── GIVEN DATA

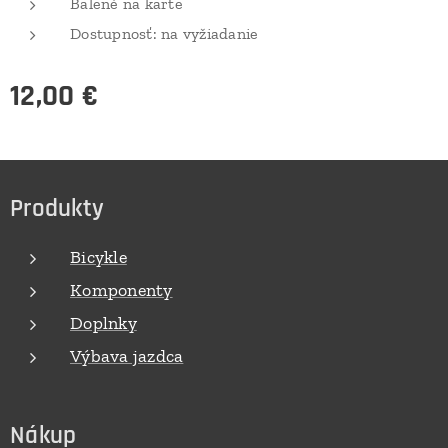
Balené na karte
Dostupnosť: na vyžiadanie
12,00
€
Produkty
Bicykle
Komponenty
Doplnky
Výbava jazdca
Nákup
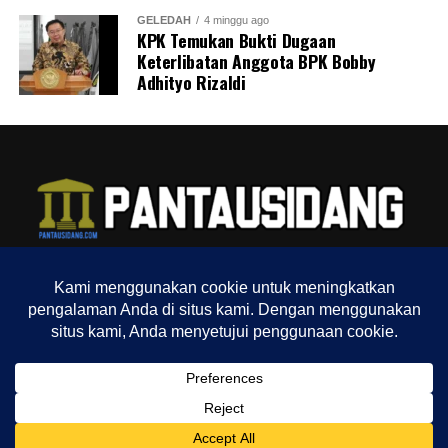
GELEDAH
4 minggu ago
KPK Temukan Bukti Dugaan
Keterlibatan Anggota BPK Bobby
Adhityo Rizaldi
TENTANG KAMI
REDAKSI
INDEX
SITEMAP
YOUTUBE CHANNEL
TIKTOK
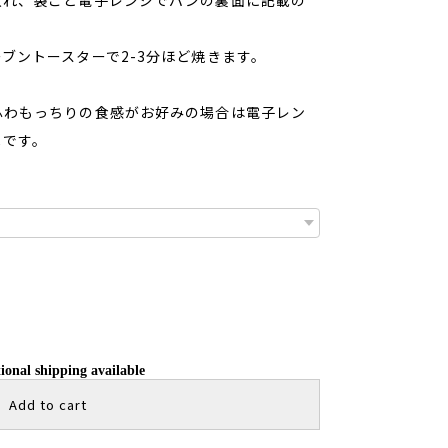
ブントースターで2-3分ほど焼きます。
ふわもっちりの食感がお好みの場合は電子レン
メです。
ional shipping available
Add to cart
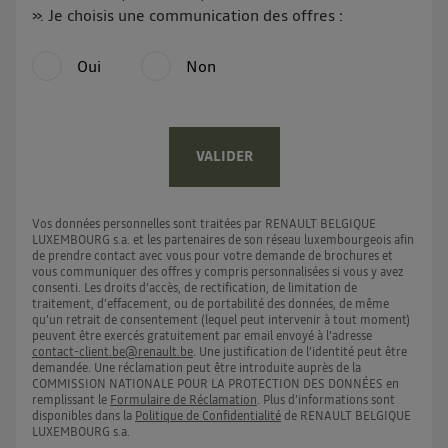
». Je choisis une communication des offres :
Oui
Non
VALIDER
Vos données personnelles sont traitées par RENAULT BELGIQUE
LUXEMBOURG s.a. et les partenaires de son réseau luxembourgeois afin
de prendre contact avec vous pour votre demande de brochures et
vous communiquer des offres y compris personnalisées si vous y avez
consenti. Les droits d’accès, de rectification, de limitation de
traitement, d’effacement, ou de portabilité des données, de même
qu’un retrait de consentement (lequel peut intervenir à tout moment)
peuvent être exercés gratuitement par email envoyé à l’adresse
contact-client.be@renault.be
. Une justification de l’identité peut être
demandée. Une réclamation peut être introduite auprès de la
COMMISSION NATIONALE POUR LA PROTECTION DES DONNÉES en
remplissant le
Formulaire de Réclamation
. Plus d’informations sont
disponibles dans la
Politique de Confidentialité
de RENAULT BELGIQUE
LUXEMBOURG s.a.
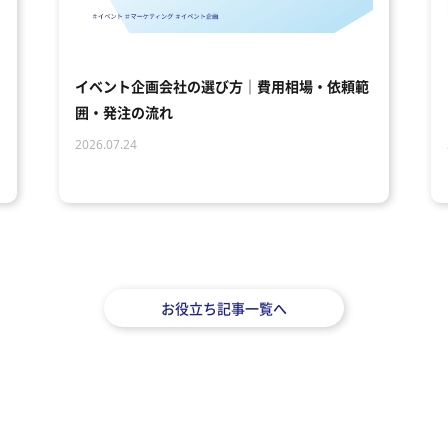
イベント企画会社の選び方｜費用相場・依頼範
囲・発注の流れ
2026.07.24
お役立ち記事一覧へ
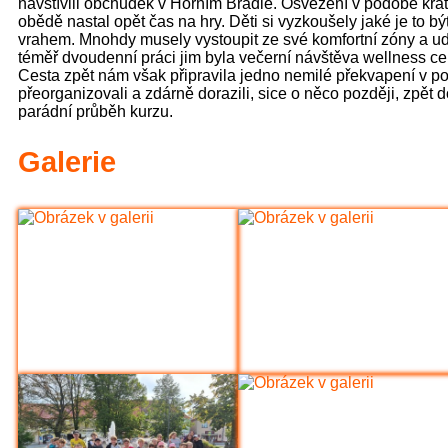
navštívili obchůdek v Horním Bradle. Osvěžení v podobě krát
obědě nastal opět čas na hry. Děti si vyzkoušely jaké je to b
vrahem. Mnohdy musely vystoupit ze své komfortní zóny a u
téměř dvoudenní práci jim byla večerní návštěva wellness cent
Cesta zpět nám však připravila jedno nemilé překvapení v p
přeorganizovali a zdárně dorazili, sice o něco později, zp
parádní průběh kurzu.
Galerie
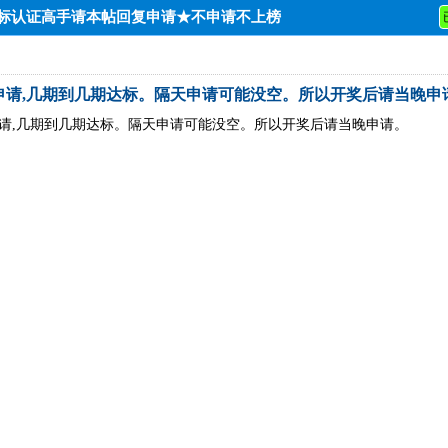
达标认证高手请本帖回复申请★不申请不上榜
申请,几期到几期达标。隔天申请可能没空。所以开奖后请当晚申
请,几期到几期达标。隔天申请可能没空。所以开奖后请当晚申请。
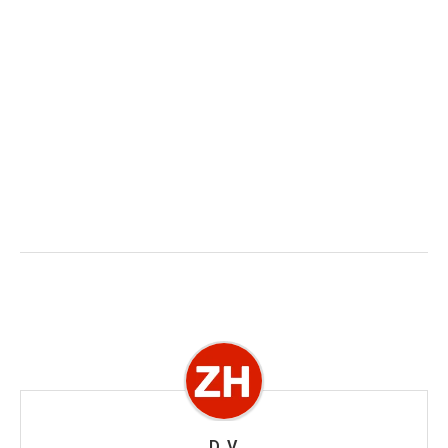
D. V.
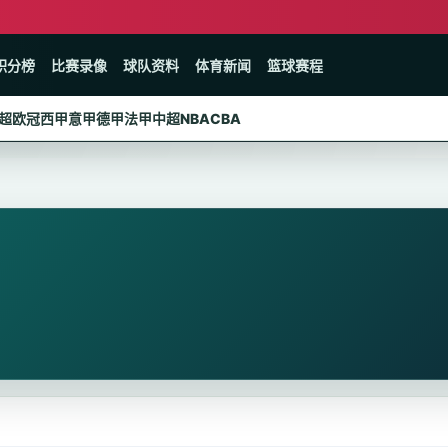
积分榜
比赛录像
球队资料
体育新闻
篮球赛程
超
欧冠
西甲
意甲
德甲
法甲
中超
NBA
CBA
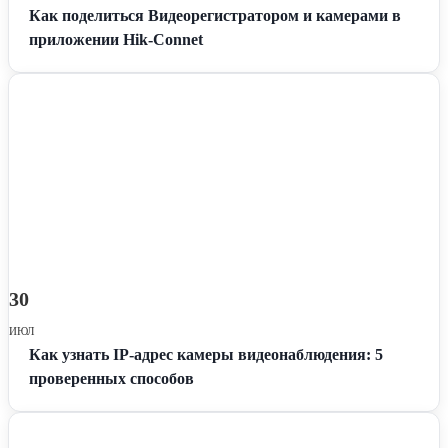
Как поделиться Видеорегистратором и камерами в
приложении Hik-Connet
30
ИЮЛ
Как узнать IP-адрес камеры видеонаблюдения: 5
проверенных способов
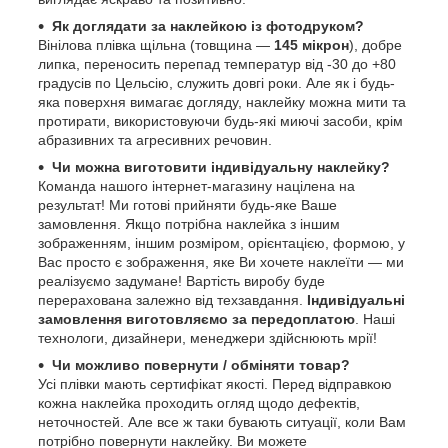
Як доглядати за наклейкою із фотодруком?
Вінілова плівка щільна (товщина —
145 мікрон
), добре
липка, переносить перепад температур від -30 до +80
градусів по Цельсію, служить довгі роки. Але як і будь-
яка поверхня вимагає догляду, наклейку можна мити та
протирати, використовуючи будь-які миючі засоби, крім
абразивних та агресивних речовин.
Чи можна виготовити індивідуальну наклейку?
Команда нашого інтернет-магазину націлена на
результат! Ми готові прийняти будь-яке Ваше
замовлення. Якщо потрібна наклейка з іншим
зображенням, іншим розміром, орієнтацією, формою, у
Вас просто є зображення, яке Ви хочете наклеїти — ми
реалізуємо задумане! Вартість виробу буде
перерахована залежно від техзавдання.
Індивідуальні
замовлення виготовляємо за передоплатою
. Наші
технологи, дизайнери, менеджери здійснюють мрії!
Чи можливо повернути / обміняти товар?
Усі плівки мають сертифікат якості. Перед відправкою
кожна наклейка проходить огляд щодо дефектів,
неточностей. Але все ж таки бувають ситуації, коли Вам
потрібно повернути наклейку. Ви можете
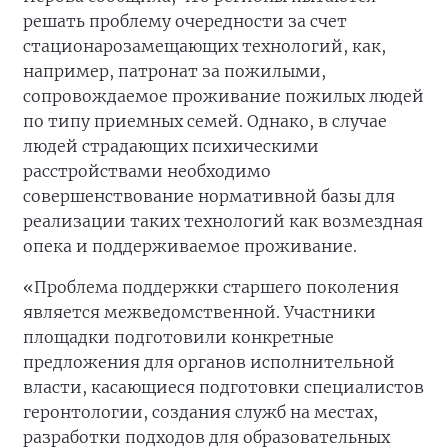
решать проблему очередности за счет
стационарозамещающих технологий, как,
например, патронат за пожилыми,
сопровождаемое проживание пожилых людей
по типу приемных семей. Однако, в случае
людей страдающих психическими
расстройствами необходимо
совершенствование нормативной базы для
реализации таких технологий как возмездная
опека и поддерживаемое проживание.
«Проблема поддержки старшего поколения
является межведомственной. Участники
площадки подготовили конкретные
предложения для органов исполнительной
власти, касающиеся подготовки специалистов
геронтологии, создания служб на местах,
разработки подходов для образовательных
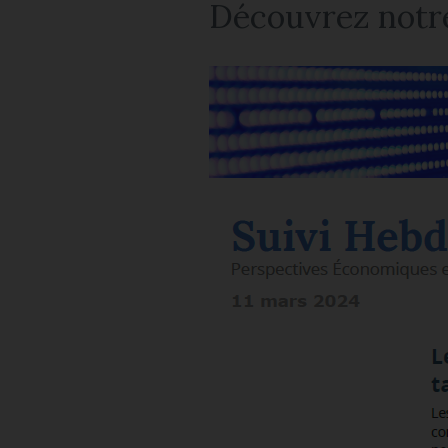
Découvrez notre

────

• WORK REQUIRED: Reproduce every line of text in the material above without changing a word, and leave the pictures out.

• ANSWER FOR THE TASK:
Balené na karte
Dostupnosť: na vyžiadanie
12,00
€
Produkty
Bicykle
Komponenty
Doplnky
Výbava jazdca
Nákup
GELEDAH
4 minggu ago
KPK Temukan Bukti Dugaan
Keterlibatan Anggota BPK Bobby
Adhityo Rizaldi
TENTANG KAMI
REDAKSI
INDEX
SITEMAP
YOUTUBE CHANNEL
TIKTOK
ブントースターで2-3分ほど焼きます。
ふわもっちりの食感がお好みの場合は電子レン
メです。
ional shipping available
Add to cart
». Je choisis une communication des offres :
Oui
Non
VALIDER
Vos données personnelles sont traitées par RENAULT BELGIQUE
LUXEMBOURG s.a. et les partenaires de son réseau luxembourgeois afin
de prendre contact avec vous pour votre demande de brochures et
vous communiquer des offres y compris personnalisées si vous y avez
consenti. Les droits d’accès, de rectification, de limitation de
traitement, d’effacement, ou de portabilité des données, de même
qu’un retrait de consentement (lequel peut intervenir à tout moment)
peuvent être exercés gratuitement par email envoyé à l’adresse
contact-client.be@renault.be
. Une justification de l’identité peut être
demandée. Une réclamation peut être introduite auprès de la
COMMISSION NATIONALE POUR LA PROTECTION DES DONNÉES en
remplissant le
Formulaire de Réclamation
. Plus d’informations sont
disponibles dans la
Politique de Confidentialité
de RENAULT BELGIQUE
LUXEMBOURG s.a.
イベント企画会社の選び方｜費用相場・依頼範
囲・発注の流れ
2026.07.24
お役立ち記事一覧へ
navštívili obchůdek v Horním Bradle. Osvěžení v podobě krát
obědě nastal opět čas na hry. Děti si vyzkoušely jaké je to b
vrahem. Mnohdy musely vystoupit ze své komfortní zóny a u
téměř dvoudenní práci jim byla večerní návštěva wellness cent
Cesta zpět nám však připravila jedno nemilé překvapení v p
přeorganizovali a zdárně dorazili, sice o něco později, zp
parádní průběh kurzu.
Galerie
达标认证高手请本帖回复申请★不申请不上榜
申请,几期到几期达标。隔天申请可能没空。所以开奖后请当晚申
请,几期到几期达标。隔天申请可能没空。所以开奖后请当晚申请。
D. V.
积分榜
比赛录像
球队资料
体育新闻
篮球赛程
超
欧冠
西甲
意甲
德甲
法甲
中超
NBA
CBA
Как поделиться Видеорегистратором и камерами в
приложении Hik-Connet
30
ИЮЛ
Как узнать IP-адрес камеры видеонаблюдения: 5
проверенных способов
Як доглядати за наклейкою із фотодруком?
Вінілова плівка щільна (товщина —
145 мікрон
), добре
липка, переносить перепад температур від -30 до +80
градусів по Цельсію, служить довгі роки. Але як і будь-
яка поверхня вимагає догляду, наклейку можна мити та
протирати, використовуючи будь-які миючі засоби, крім
абразивних та агресивних речовин.
Чи можна виготовити індивідуальну наклейку?
Команда нашого інтернет-магазину націлена на
результат! Ми готові прийняти будь-яке Ваше
замовлення. Якщо потрібна наклейка з іншим
зображенням, іншим розміром, орієнтацією, формою, у
Вас просто є зображення, яке Ви хочете наклеїти — ми
реалізуємо задумане! Вартість виробу буде
перерахована залежно від техзавдання.
Індивідуальні
замовлення виготовляємо за передоплатою
. Наші
технологи, дизайнери, менеджери здійснюють мрії!
Чи можливо повернути / обміняти товар?
Усі плівки мають сертифікат якості. Перед відправкою
кожна наклейка проходить огляд щодо дефектів,
неточностей. Але все ж таки бувають ситуації, коли Вам
потрібно повернути наклейку. Ви можете
решать проблему очередности за счет
стационарозамещающих технологий, как,
например, патронат за пожилыми,
сопровождаемое проживание пожилых людей
по типу приемных семей. Однако, в случае
людей страдающих психическими
расстройствами необходимо
совершенствование нормативной базы для
реализации таких технологий как возмездная
опека и поддерживаемое проживание.
«Проблема поддержки старшего поколения
является межведомственной. Участники
площадки подготовили конкретные
предложения для органов исполнительной
власти, касающиеся подготовки специалистов
геронтологии, создания служб на местах,
разработки подходов для образовательных
Découvrez notre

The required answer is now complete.